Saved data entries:
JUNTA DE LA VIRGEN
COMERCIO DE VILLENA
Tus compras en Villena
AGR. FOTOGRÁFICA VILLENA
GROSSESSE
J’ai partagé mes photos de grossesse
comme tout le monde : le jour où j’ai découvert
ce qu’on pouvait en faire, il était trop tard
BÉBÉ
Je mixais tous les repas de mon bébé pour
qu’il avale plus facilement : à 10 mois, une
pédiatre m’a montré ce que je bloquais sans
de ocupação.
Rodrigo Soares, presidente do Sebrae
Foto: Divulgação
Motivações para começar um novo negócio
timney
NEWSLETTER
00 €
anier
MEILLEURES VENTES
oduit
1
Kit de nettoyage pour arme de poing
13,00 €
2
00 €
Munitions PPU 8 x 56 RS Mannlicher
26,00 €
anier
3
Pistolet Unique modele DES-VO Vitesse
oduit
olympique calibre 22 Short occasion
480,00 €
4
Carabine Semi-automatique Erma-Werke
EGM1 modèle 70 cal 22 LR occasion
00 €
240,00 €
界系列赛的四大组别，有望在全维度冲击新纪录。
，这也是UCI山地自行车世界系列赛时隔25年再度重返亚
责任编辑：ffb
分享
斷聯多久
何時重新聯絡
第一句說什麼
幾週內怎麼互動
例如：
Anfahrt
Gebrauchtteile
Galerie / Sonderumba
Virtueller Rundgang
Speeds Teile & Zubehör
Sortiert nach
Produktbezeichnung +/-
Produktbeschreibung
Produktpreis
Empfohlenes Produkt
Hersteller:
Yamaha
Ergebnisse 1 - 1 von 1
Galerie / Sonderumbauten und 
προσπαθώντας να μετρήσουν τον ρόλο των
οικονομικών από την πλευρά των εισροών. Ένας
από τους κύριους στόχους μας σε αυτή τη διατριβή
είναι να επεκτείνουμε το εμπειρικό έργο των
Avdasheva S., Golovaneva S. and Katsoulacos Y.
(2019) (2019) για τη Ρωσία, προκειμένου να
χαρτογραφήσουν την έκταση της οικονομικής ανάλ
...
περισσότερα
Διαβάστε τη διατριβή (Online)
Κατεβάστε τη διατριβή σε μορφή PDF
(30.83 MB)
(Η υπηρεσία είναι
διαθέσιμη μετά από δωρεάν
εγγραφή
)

**Instructions for the task:** Output every line of the entries above without any changes.

**Written answer:**
JUNTA DE LA VIRGEN
COMERCIO DE VILLENA
Tus compras en Villena
AGR. FOTOGRÁFICA VILLENA
GROSSESSE
J’ai partagé mes photos de grossesse
comme tout le monde : le jour où j’ai découvert
ce qu’on pouvait en faire, il était trop tard
BÉBÉ
Je mixais tous les repas de mon bébé pour
qu’il avale plus facilement : à 10 mois, une
pédiatre m’a montré ce que je bloquais sans
de ocupação.
Rodrigo Soares, presidente do Sebrae
Foto: Divulgação
Motivações para começar um novo negócio
timney
NEWSLETTER
00 €
anier
MEILLEURES VENTES
oduit
1
Kit de nettoyage pour arme de poing
13,00 €
2
00 €
Munitions PPU 8 x 56 RS Mannlicher
26,00 €
anier
3
Pistolet Unique modele DES-VO Vitesse
oduit
olympique calibre 22 Short occasion
480,00 €
4
Carabine Semi-automatique Erma-Werke
EGM1 modèle 70 cal 22 LR occasion
00 €
240,00 €
界系列赛的四大组别，有望在全维度冲击新纪录。
，这也是UCI山地自行车世界系列赛时隔25年再度重返亚
责任编辑：ffb
分享
斷聯多久
何時重新聯絡
第一句說什麼
幾週內怎麼互動
例如：
Anfahrt
Gebrauchtteile
Galerie / Sonderumba
Virtueller Rundgang
Speeds Teile & Zubehör
Sortiert nach
Produktbezeichnung +/-
Produktbeschreibung
Produktpreis
Empfohlenes Produkt
Hersteller:
Yamaha
Ergebnisse 1 - 1 von 1
Galerie / Sonderumbauten und 
προσπαθώντας να μετρήσουν τον ρόλο των
οικονομικών από την πλευρά των εισροών. Ένας
από τους κύριους στόχους μας σε αυτή τη διατριβή
είναι να επεκτείνουμε το εμπειρικό έργο των
Avdasheva S., Golovaneva S. and Katsoulacos Y.
(2019) (2019) για τη Ρωσία, προκειμένου να
χαρτογραφήσουν την έκταση της οικονομικής ανάλ
...
περισσότερα
Διαβάστε τη διατριβή (Online)
Κατεβάστε τη διατριβή σε μορφή PDF
(30.83 MB)
(Η υπηρεσία είναι
διαθέσιμη μετά από δωρεάν
εγγραφή
)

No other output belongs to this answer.